Generally speaking, what laws or regulations are necessary to protect public health and secure public comfort is a legislative question, and appropriate measures intended and calculated to accomplish these ends are not subject to judicial review. The exercise of the police power is a matter resting in the discretion of the Legislature or the board or tribunal to which the power is delegated, and the courts will not interfere with the exercise of this power except where the regulations adopted for the protection of the public health are arbitrary, oppressive and unreasonable. The court has nothing to do with the wisdom or expediency of the measures adopted. People v. Weiner, 271 Ill. 74, 110 N. E. 870, L. R. A. 1916C, 775, Ann. Cas. 1917C, 1065;State v. Morse, 84 Vt. 387, 80 Atl. 189,34 L. R. A. (N. S.) 190, Ann. Cas. 1913B, 218;State v. Superior Court, 103 Wash. 409, 174 Pac. 973.
The Legislature may, in the exercise of the police power of the state, create ministerial boards, with power to prescribe rules and impose penalties for their violation and provide for the collection of such penalties, and the exercise of this power by the Legislature is not a delegation of legislative power. The Legislature has the authority to exercise its police powers by general law, and to confer upon boards and other agencies authority and discretion to execute these laws. People v. Tait, 261 Ill. 197, 103 N. E. 750;Klafter v. Examiners of Architects, 259 Ill. 15, 102 N. E. 193,46 L. R. A. (N. S.) 532, Ann. Cas. 1914B, 1221;City of Chicago v.
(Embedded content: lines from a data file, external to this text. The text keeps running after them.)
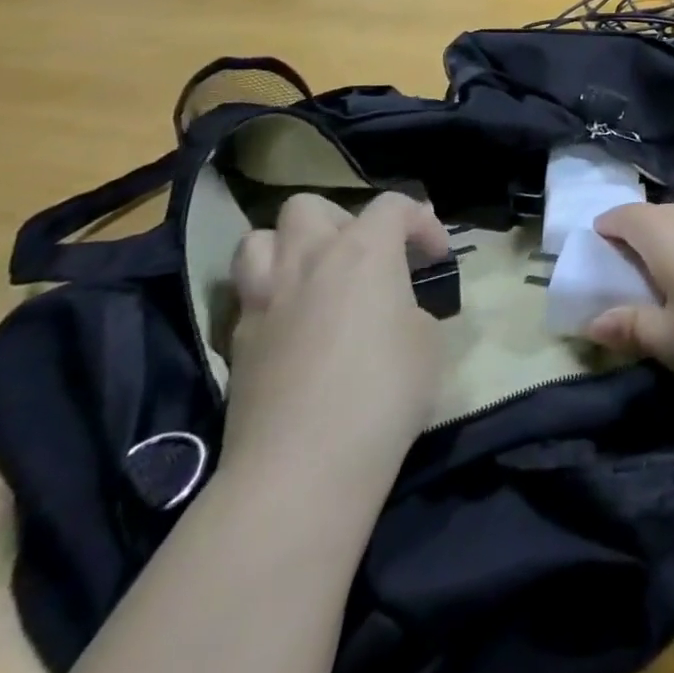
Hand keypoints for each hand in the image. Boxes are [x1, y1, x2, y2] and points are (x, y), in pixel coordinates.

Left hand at [221, 192, 451, 495]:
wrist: (302, 467)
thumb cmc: (384, 391)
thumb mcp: (429, 341)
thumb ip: (412, 309)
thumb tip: (396, 314)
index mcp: (363, 250)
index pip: (393, 205)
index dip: (421, 222)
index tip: (437, 257)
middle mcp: (308, 260)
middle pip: (308, 207)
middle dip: (341, 221)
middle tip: (366, 257)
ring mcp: (264, 300)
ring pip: (259, 240)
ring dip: (288, 248)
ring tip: (315, 277)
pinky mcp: (236, 344)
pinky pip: (248, 296)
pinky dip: (272, 297)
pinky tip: (295, 328)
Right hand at [586, 201, 673, 399]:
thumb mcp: (671, 342)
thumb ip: (630, 327)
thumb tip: (594, 320)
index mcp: (667, 236)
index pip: (626, 215)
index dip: (606, 227)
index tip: (595, 246)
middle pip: (659, 216)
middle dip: (637, 235)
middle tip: (627, 269)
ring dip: (672, 243)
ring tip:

Kluever, 257 Ill. 317, 100 N. E. 917. In order to secure and promote the public health the state has created a department of public health as an instrumentality or agency for that purpose, and has invested it with the power to adopt by-laws, rules, and regulations necessary to secure the objects of its organization. Similar departments, usually administered by a board of health, have been established in every state in the Union. While it is true that the character or nature of such departments or boards is administrative only, still the powers conferred upon them by the Legislature, in view of the great public interest confided to them, have always received from the courts a liberal construction, tion, and the right of the Legislature to confer upon them the power to make reasonable rules, by-laws, and regulations has long been recognized by the authorities. When these departments or boards duly adopt rules or by-laws by virtue of legislative authority, such rules and by-laws have the force and effect of law, and are often said to be in force by authority of the state. Blue v. Beach, 155 Ind. 121, 56 N. E. 89,50 L. R. A. 64, 80 Am. St. Rep. 195.